Le deuxième facteur est que l'univers du haut rendement a changé ces dernières années et s'est renforcé, toujours en lien avec la crise de Covid. Mars 2020 a vu une énorme vague d'anges déchus, avec quelque 250 milliards de papiers déclassés de la catégorie investissement. Aujourd'hui, plus de 52 % du marché est classé double B, et cette catégorie tend généralement à présenter un risque de défaut très faible.
Si nous examinons le haut rendement du point de vue du secteur de l'énergie, car ce secteur représente une part importante du marché américain, nous trouvons un pourcentage plus faible de sociétés énergétiques notées CCC ou B, car ces sociétés ont fait défaut pendant la crise Covid et précédemment pendant la crise énergétique de 2015. On y trouve donc aussi des entreprises notées BB qui étaient notées IG il y a quelques années avant Covid.
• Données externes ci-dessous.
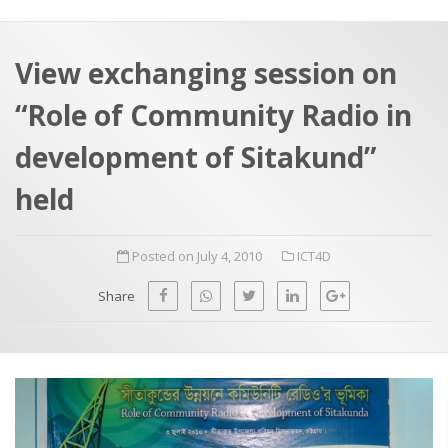
a
t
r
e
c
View exchanging session on
h
a
“Role of Community Radio in
f
p
o
development of Sitakund”
r
held
:
Posted on July 4, 2010
ICT4D
Share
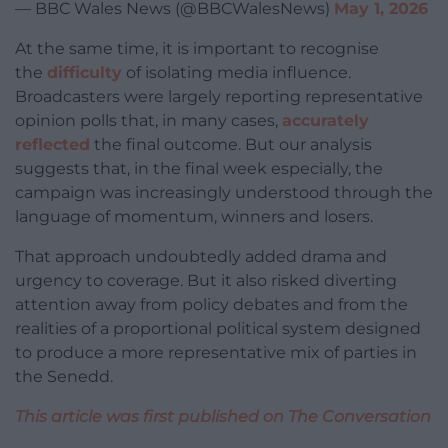
— BBC Wales News (@BBCWalesNews)
May 1, 2026
At the same time, it is important to recognise
the
difficulty
of isolating media influence.
Broadcasters were largely reporting representative
opinion polls that, in many cases,
accurately
reflected
the final outcome. But our analysis
suggests that, in the final week especially, the
campaign was increasingly understood through the
language of momentum, winners and losers.
That approach undoubtedly added drama and
urgency to coverage. But it also risked diverting
attention away from policy debates and from the
realities of a proportional political system designed
to produce a more representative mix of parties in
the Senedd.
This article was first published on The Conversation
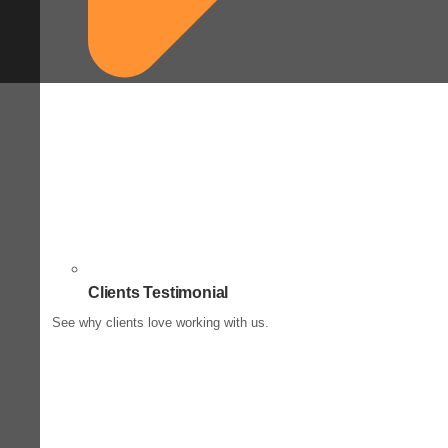
Clients Testimonial
See why clients love working with us.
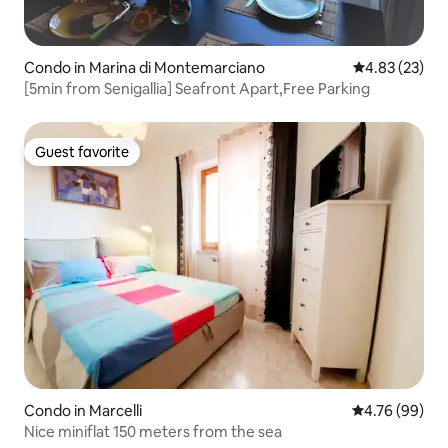
Condo in Marina di Montemarciano
4.83 out of 5 
4.83 (23)
[5min from Senigallia] Seafront Apart,Free Parking
Guest favorite
Guest favorite
Condo in Marcelli
4.76 out of 5 
4.76 (99)
Nice miniflat 150 meters from the sea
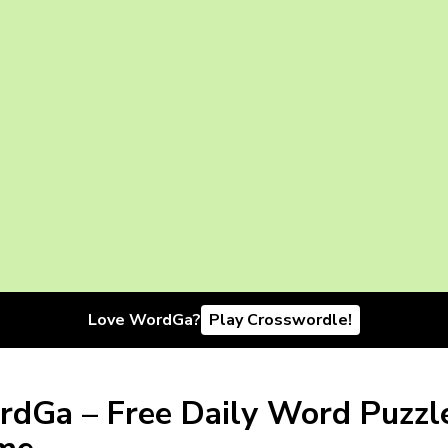
Love WordGa?
Play Crosswordle!
dGa – Free Daily Word Puzzl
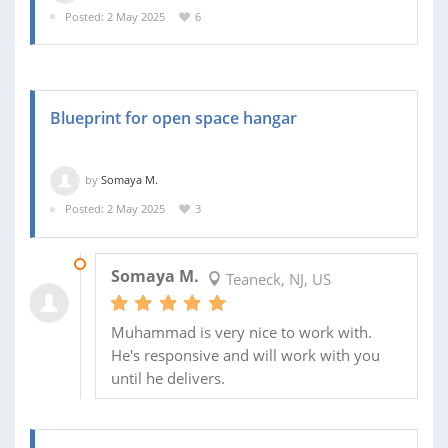
Posted: 2 May 2025
6
Blueprint for open space hangar
by
Somaya M.
Posted: 2 May 2025
3
23 MAY 2025
Somaya M.
Teaneck, NJ, US
Muhammad is very nice to work with.
He's responsive and will work with you
until he delivers.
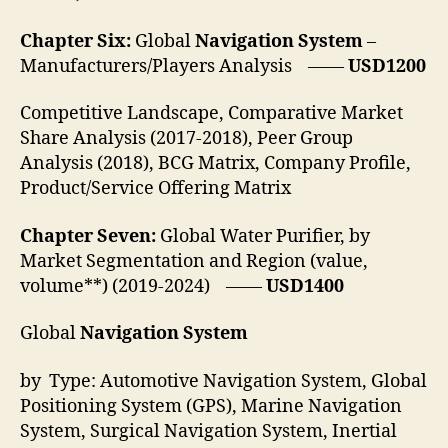
Chapter Six:
Global
Navigation System
–
Manufacturers/Players Analysis ——
USD1200
Competitive Landscape, Comparative Market
Share Analysis (2017-2018), Peer Group
Analysis (2018), BCG Matrix, Company Profile,
Product/Service Offering Matrix
Chapter Seven:
Global Water Purifier, by
Market Segmentation and Region (value,
volume**) (2019-2024) ——
USD1400
Global
Navigation System
by Type: Automotive Navigation System, Global
Positioning System (GPS), Marine Navigation
System, Surgical Navigation System, Inertial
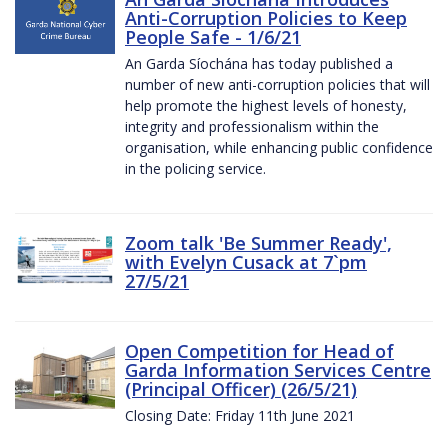
Anti-Corruption Policies to Keep
People Safe - 1/6/21
An Garda Síochána has today published a
number of new anti-corruption policies that will
help promote the highest levels of honesty,
integrity and professionalism within the
organisation, while enhancing public confidence
in the policing service.
Zoom talk 'Be Summer Ready',
with Evelyn Cusack at 7`pm
27/5/21
Open Competition for Head of
Garda Information Services Centre
(Principal Officer) (26/5/21)
Closing Date: Friday 11th June 2021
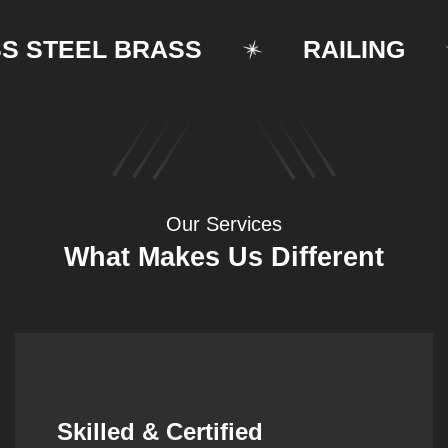
TEEL BRASS
RAILING
Our Services
What Makes Us Different
Synergistic Partnerships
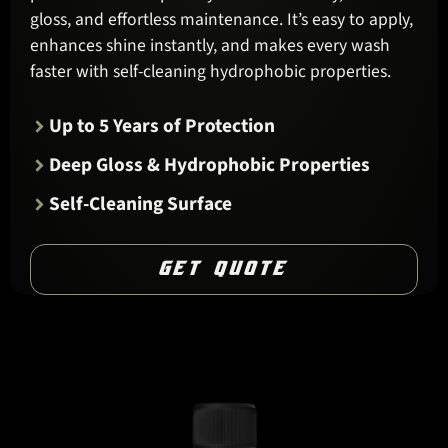
gloss, and effortless maintenance. It’s easy to apply,
enhances shine instantly, and makes every wash
faster with self-cleaning hydrophobic properties.
Up to 5 Years of Protection
Deep Gloss & Hydrophobic Properties
Self-Cleaning Surface
GET QUOTE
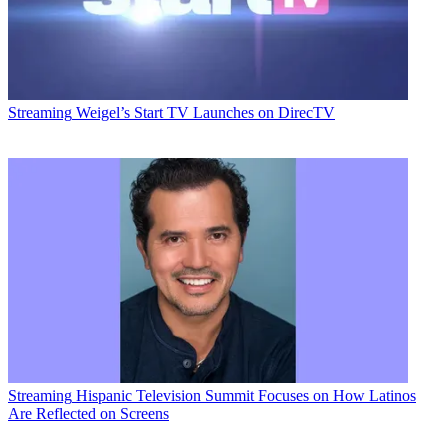
Streaming
Weigel’s Start TV Launches on DirecTV
Email
Share this article
Join the conversation
Follow us
Add us as a preferred source on Google
Streaming
Hispanic Television Summit Focuses on How Latinos
Are Reflected on Screens
Newsletter
Subscribe to our newsletter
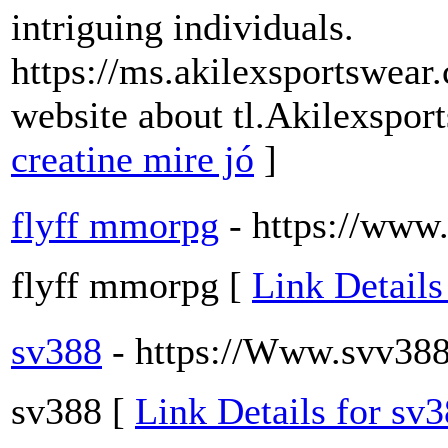
intriguing individuals.
https://ms.akilexsportswear
website about tl.Akilexspo
creatine mire jó
]
flyff mmorpg
- https://www.
flyff mmorpg [
Link Details
sv388
- https://Www.svv388
sv388 [
Link Details for sv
Le marché du haut rendement est donc plus solide et offre désormais un rendement attrayant, même après ajustement pour tenir compte d'un plus grand nombre de défaillances potentielles en 2023.
Flavio Carpenzano conclut :
"La bonne nouvelle, c'est que la réévaluation du marché des titres à revenu fixe aujourd'hui a été davantage portée par les taux que par le spread de crédit. Cela signifie qu'il y a eu un rééquilibrage sur l'ensemble du marché des titres à revenu fixe. Aujourd'hui, nous avons la possibilité de construire un portefeuille beaucoup plus résilient, diversifié à travers les classes de crédit, tout en étant capable de générer un bon positionnement d'entrée. Vous pouvez combiner la dette à haut rendement et la dette des marchés émergents pour un revenu plus élevé, avec la dette "investment grade" et la dette titrisée pour plus de résilience et de préservation du capital."
"À long terme, les rendements initiaux ne sont qu'une approximation du rendement total futur. Ainsi, si vous commencez maintenant avec des rendements de 9 % à 10 %, vous pouvez vous attendre à des rendements similaires à ceux des actions avec une volatilité plus faible lorsque vous investissez dans des classes d'actifs à revenu fixe, et c'est quelque chose que nous n'avons pas vu depuis longtemps et qui est positif pour 2023. De nombreux investisseurs ont été déçus par la corrélation positive entre les marchés d'actions et d'obligations en 2022, mais en 2023, nous assisterons probablement à une nouvelle différenciation, car les obligations offriraient enfin une protection, grâce à leurs rendements plus élevés, contre la volatilité des marchés d'actions."